## [WHAT YOU NEED TO DO]
Reproduce every line of the records below, word for word and in the same order.
# # # #
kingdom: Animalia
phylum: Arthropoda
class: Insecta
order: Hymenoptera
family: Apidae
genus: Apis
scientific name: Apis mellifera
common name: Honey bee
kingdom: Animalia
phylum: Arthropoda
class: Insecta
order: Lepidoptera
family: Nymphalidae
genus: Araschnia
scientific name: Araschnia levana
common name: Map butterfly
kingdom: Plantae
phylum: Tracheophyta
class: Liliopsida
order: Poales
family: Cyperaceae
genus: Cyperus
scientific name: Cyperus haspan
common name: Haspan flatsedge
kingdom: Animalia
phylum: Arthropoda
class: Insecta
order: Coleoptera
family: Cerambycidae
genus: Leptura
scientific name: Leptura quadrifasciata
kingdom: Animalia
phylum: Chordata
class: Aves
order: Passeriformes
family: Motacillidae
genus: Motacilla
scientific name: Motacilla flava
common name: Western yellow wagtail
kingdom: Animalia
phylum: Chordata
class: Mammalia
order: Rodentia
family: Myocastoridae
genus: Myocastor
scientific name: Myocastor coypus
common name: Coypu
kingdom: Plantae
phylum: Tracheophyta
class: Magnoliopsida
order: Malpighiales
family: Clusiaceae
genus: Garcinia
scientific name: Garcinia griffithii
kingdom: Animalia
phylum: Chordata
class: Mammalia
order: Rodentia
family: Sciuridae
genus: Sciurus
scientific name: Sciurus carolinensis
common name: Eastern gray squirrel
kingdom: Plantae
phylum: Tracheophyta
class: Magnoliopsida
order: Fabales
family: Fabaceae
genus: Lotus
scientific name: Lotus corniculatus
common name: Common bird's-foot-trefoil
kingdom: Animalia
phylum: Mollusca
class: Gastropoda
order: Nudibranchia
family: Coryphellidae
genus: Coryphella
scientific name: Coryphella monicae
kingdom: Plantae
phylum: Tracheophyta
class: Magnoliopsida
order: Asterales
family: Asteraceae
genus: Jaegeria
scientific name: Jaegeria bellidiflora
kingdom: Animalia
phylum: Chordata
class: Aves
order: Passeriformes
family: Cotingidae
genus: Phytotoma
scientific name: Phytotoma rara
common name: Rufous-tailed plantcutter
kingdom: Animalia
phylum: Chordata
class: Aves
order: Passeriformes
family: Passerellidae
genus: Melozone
# # # #
## [OUTPUT]
kingdom: Animalia
phylum: Arthropoda
class: Insecta
order: Hymenoptera
family: Apidae
genus: Apis
scientific name: Apis mellifera
common name: Honey bee
kingdom: Animalia
phylum: Arthropoda
class: Insecta
order: Lepidoptera
family: Nymphalidae
genus: Araschnia
scientific name: Araschnia levana
common name: Map butterfly
kingdom: Plantae
phylum: Tracheophyta
class: Liliopsida
order: Poales
family: Cyperaceae
genus: Cyperus
scientific name: Cyperus haspan
common name: Haspan flatsedge
kingdom: Animalia
phylum: Arthropoda
class: Insecta
order: Coleoptera
family: Cerambycidae
genus: Leptura
scientific name: Leptura quadrifasciata
kingdom: Animalia
phylum: Chordata
class: Aves
order: Passeriformes
family: Motacillidae
genus: Motacilla
scientific name: Motacilla flava
common name: Western yellow wagtail
kingdom: Animalia
phylum: Chordata
class: Mammalia
order: Rodentia
family: Myocastoridae
genus: Myocastor
scientific name: Myocastor coypus
common name: Coypu
kingdom: Plantae
phylum: Tracheophyta
class: Magnoliopsida
order: Malpighiales
family: Clusiaceae
genus: Garcinia
scientific name: Garcinia griffithii
kingdom: Animalia
phylum: Chordata
class: Mammalia
order: Rodentia
family: Sciuridae
genus: Sciurus
scientific name: Sciurus carolinensis
common name: Eastern gray squirrel
kingdom: Plantae
phylum: Tracheophyta
class: Magnoliopsida
order: Fabales
family: Fabaceae
genus: Lotus
scientific name: Lotus corniculatus
common name: Common bird's-foot-trefoil
kingdom: Animalia
phylum: Mollusca
class: Gastropoda
order: Nudibranchia
family: Coryphellidae
genus: Coryphella
scientific name: Coryphella monicae
kingdom: Plantae
phylum: Tracheophyta
class: Magnoliopsida
order: Asterales
family: Asteraceae
genus: Jaegeria
scientific name: Jaegeria bellidiflora
kingdom: Animalia
phylum: Chordata
class: Aves
order: Passeriformes
family: Cotingidae
genus: Phytotoma
scientific name: Phytotoma rara
common name: Rufous-tailed plantcutter
kingdom: Animalia
phylum: Chordata
class: Aves
order: Passeriformes
family: Passerellidae
genus: Melozone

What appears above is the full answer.